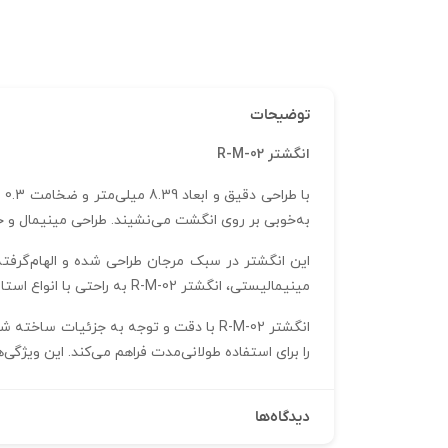
توضیحات
انگشتر R-M-02
به‌خوبی بر روی انگشت می‌نشیند. طراحی مینیمال و خ
این انگشتر در سبک مرجان طراحی شده و الهام‌گرفته
مینیمالیستی، انگشتر R-M-02 به راحتی با انواع استایل‌ها و لباس‌ها هماهنگ می‌شود و می‌تواند به عنوان یک اکسسوری منحصر به فرد در مجموعه جواهرات شما جای گیرد.
انگشتر R-M-02 با دقت و توجه به جزئیات
را برای استفاده طولانی‌مدت فراهم می‌کند. این ویژگی‌ها، انگشتر R-M-02 را به گزینه‌ای عالی برای هدیه دادن به عزیز
دیدگاه‌ها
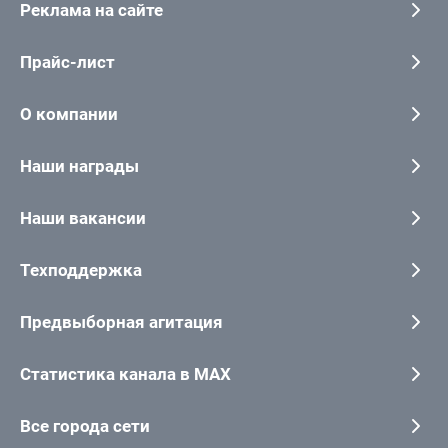
Реклама на сайте
Прайс-лист
О компании
Наши награды
Наши вакансии
Техподдержка
Предвыборная агитация
Статистика канала в MAX
Все города сети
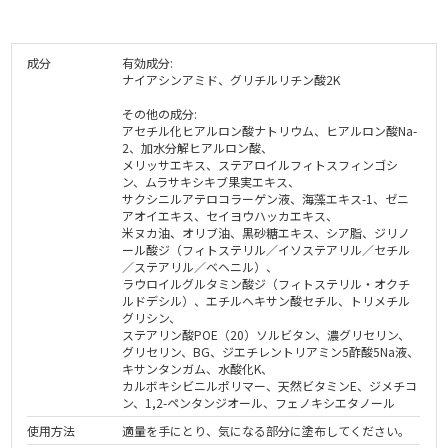
成分
有効成分:
ナイアシンアミド、グリチルリチン酸2K
その他の成分:
アセチル化ヒアルロン酸ナトリウム、ヒアルロン酸Na-
2、加水分解ヒアルロン酸、
メリッサエキス、ステアロイルフィトスフィンゴシ
ン、ムラサキシキブ果実エキス、
サクシニルアテロコラーゲン液、海藻エキス-1、ゼニ
アオイエキス、セイヨウハッカエキス、
米ヌカ油、オリブ油、黒砂糖エキス、シア脂、ジリノ
ール酸ジ（フィトステリル／イソステアリル／セチル
／ステアリル／ベヘニル）、
ラウロイルグルタミン酸ジ（フィトステリル・オクチ
ルドデシル）、エチルヘキサン酸セチル、トリメチル
グリシン、
ステアリン酸POE（20）ソルビタン、濃グリセリン、
グリセリン、BG、ジエチレントリアミン5酢酸5Na液、
キサンタンガム、水酸化K、
カルボキシビニルポリマー、天然ビタミンE、ジメチコ
ン、1,2-ペンタンジオール、フェノキシエタノール
使用方法
適量を手にとり、気になる部分に塗布してください。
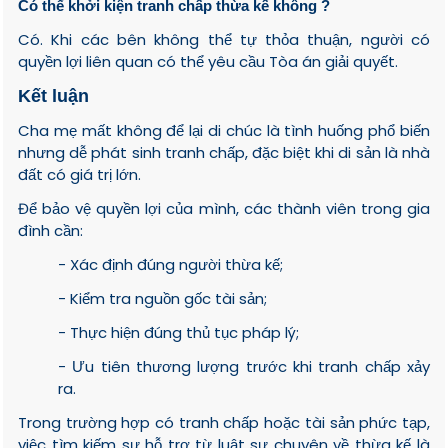
Có thể khởi kiện tranh chấp thừa kế không ?
Có. Khi các bên không thể tự thỏa thuận, người có
quyền lợi liên quan có thể yêu cầu Tòa án giải quyết.
Kết luận
Cha mẹ mất không để lại di chúc là tình huống phổ biến
nhưng dễ phát sinh tranh chấp, đặc biệt khi di sản là nhà
đất có giá trị lớn.
Để bảo vệ quyền lợi của mình, các thành viên trong gia
đình cần:
- Xác định đúng người thừa kế;
- Kiểm tra nguồn gốc tài sản;
- Thực hiện đúng thủ tục pháp lý;
- Ưu tiên thương lượng trước khi tranh chấp xảy
ra.
Trong trường hợp có tranh chấp hoặc tài sản phức tạp,
việc tìm kiếm sự hỗ trợ từ luật sư chuyên về thừa kế là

-*-

Please write the data out again exactly, but do not carry over the pictures.

توضیحات
انگشتر R-M-02
به‌خوبی بر روی انگشت می‌نشیند. طراحی مینیمال و خ
این انگشتر در سبک مرجان طراحی شده و الهام‌گرفته
مینیمالیستی، انگشتر R-M-02 به راحتی با انواع استایل‌ها و لباس‌ها هماهنگ می‌شود و می‌تواند به عنوان یک اکسسوری منحصر به فرد در مجموعه جواهرات شما جای گیرد.
انگشتر R-M-02 با دقت و توجه به جزئیات
را برای استفاده طولانی‌مدت فراهم می‌کند. این ویژگی‌ها، انگشتر R-M-02 را به گزینه‌ای عالی برای هدیه دادن به عزیز
دیدگاه‌ها
Реклама на сайте
Прайс-лист
О компании
Наши награды
Наши вакансии
Техподдержка
Предвыборная агитация
Статистика канала в MAX
Все города сети
成分
有効成分:
ナイアシンアミド、グリチルリチン酸2K
その他の成分:
アセチル化ヒアルロン酸ナトリウム、ヒアルロン酸Na-
2、加水分解ヒアルロン酸、
メリッサエキス、ステアロイルフィトスフィンゴシ
ン、ムラサキシキブ果実エキス、
サクシニルアテロコラーゲン液、海藻エキス-1、ゼニ
アオイエキス、セイヨウハッカエキス、
米ヌカ油、オリブ油、黒砂糖エキス、シア脂、ジリノ
ール酸ジ（フィトステリル／イソステアリル／セチル
／ステアリル／ベヘニル）、
ラウロイルグルタミン酸ジ（フィトステリル・オクチ
ルドデシル）、エチルヘキサン酸セチル、トリメチル
グリシン、
ステアリン酸POE（20）ソルビタン、濃グリセリン、
グリセリン、BG、ジエチレントリアミン5酢酸5Na液、
キサンタンガム、水酸化K、
カルボキシビニルポリマー、天然ビタミンE、ジメチコ
ン、1,2-ペンタンジオール、フェノキシエタノール
使用方法
適量を手にとり、気になる部分に塗布してください。
Có thể khởi kiện tranh chấp thừa kế không ?
Có. Khi các bên không thể tự thỏa thuận, người có
quyền lợi liên quan có thể yêu cầu Tòa án giải quyết.
Kết luận
Cha mẹ mất không để lại di chúc là tình huống phổ biến
nhưng dễ phát sinh tranh chấp, đặc biệt khi di sản là nhà
đất có giá trị lớn.
Để bảo vệ quyền lợi của mình, các thành viên trong gia
đình cần:
- Xác định đúng người thừa kế;
- Kiểm tra nguồn gốc tài sản;
- Thực hiện đúng thủ tục pháp lý;
- Ưu tiên thương lượng trước khi tranh chấp xảy
ra.
Trong trường hợp có tranh chấp hoặc tài sản phức tạp,
việc tìm kiếm sự hỗ trợ từ luật sư chuyên về thừa kế là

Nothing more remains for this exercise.